Neville is driving a Petrosur Oil Company tank truck containing gasoline on Interstate 591 when Dean, driving a pickup truck, cuts in front of him. Neville swerves to the right to avoid a collision and tips over. The tank car ruptures, and the gasoline explodes and injures Hendrix, who was driving in the opposite roadway. Hendrix sues Petrosur for damages, and claims that Petrosur is strictly liable for his injures. a. Would strict liability apply under the holding of Rylands v. Fletcher? b. Under both the Second and Third Restatements, it is relevant whether the activity is a matter of common usage. Is transportation of gasoline a matter of common usage? c. Would strict liability apply under the Second Restatement?

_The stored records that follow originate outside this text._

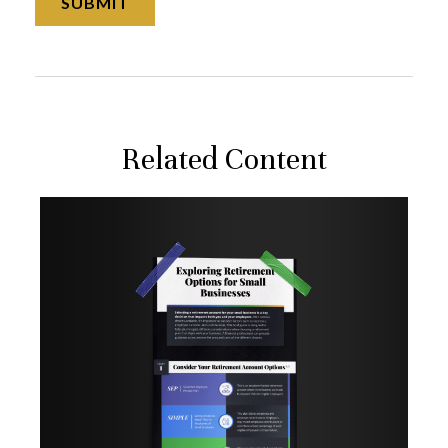
Related Content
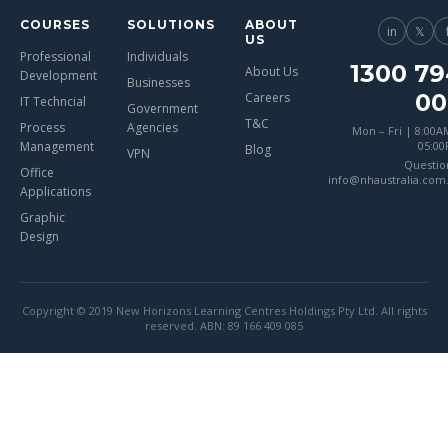
COURSES
SOLUTIONS
ABOUT
in
𝕏
US
Professional
Individuals
1300 79
About Us
Development
Businesses
00
Careers
IT Techncial
Government
T&C
Process
Agencies
Mon – Fri | 8:00A
Management
05:0
Blog
VPN
Questio
Office
info@nhaustralia.com
Applications
Graphic
Design
Copyright © 2019 New Horizons Learning Centres Holdings Pty Ltd. All rights
reserved. ABN: 89 166 409 085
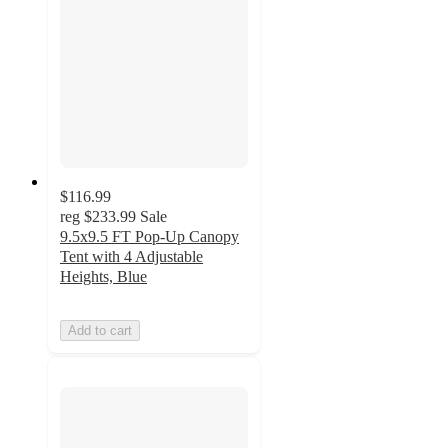
$116.99
reg
$233.99
Sale
9.5x9.5 FT Pop-Up Canopy
Tent with 4 Adjustable
Heights, Blue
Add to cart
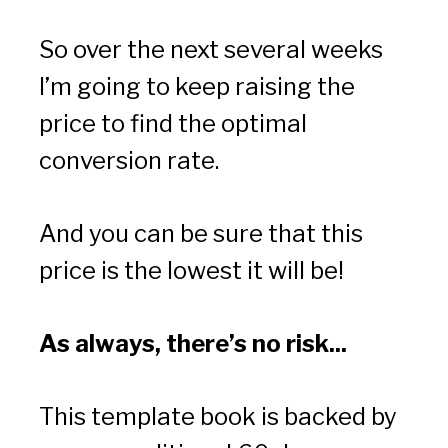
So over the next several weeks 
I’m going to keep raising the 
price to find the optimal 
conversion rate.
And you can be sure that this 
price is the lowest it will be!
As always, there’s no risk...
This template book is backed by 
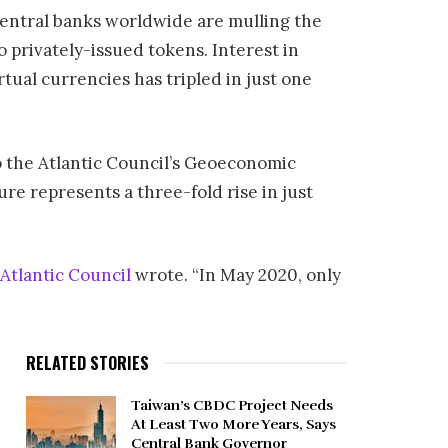
 central banks worldwide are mulling the
o privately-issued tokens. Interest in
tual currencies has tripled in just one
to the Atlantic Council’s Geoeconomic
re represents a three-fold rise in just
Atlantic Council
wrote. “In May 2020, only
RELATED STORIES
Taiwan’s CBDC Project Needs
At Least Two More Years, Says
Central Bank Governor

a. Petrosur would not be liable under Rylands, since the accident did not arise from conduct of an activity on the defendant's proeprty that caused injury on surrounding property. b. It depends. This phrase may refer not to how visible the activity is, but to the number of people who engage in the activity. It is a highly specialized activity performed by a relatively small number of entities. Similarly, tens of thousands of buildings may be fumigated every year; in this sense fumigation is common. But it is still a specialized activity carried on by a small number of experts in the field, rather than an every day activity that ordinary people undertake. In this sense it imposes an unusual, nonreciprocal risk and may be found not a matter of common usage. However, the fact that only specialists engage in an activity is not dispositive. Activities that widely benefit communities may be deemed common. Given this nonobvious conception of common usage, some courts would doubtless conclude that transportation of gasoline is a matter of common usage. c. It depends. Under the Second Restatement, the court would have to balance the six factors in § 520, and different courts might draw the balance differently. Gasoline hauling is likely to satisfy the first three factors. The last two factors in § 520 do not support strict liability. Gasoline hauling is appropriate to an interstate highway, which is probably the safest place to haul it. And, availability of gasoline is obviously of great value to the community.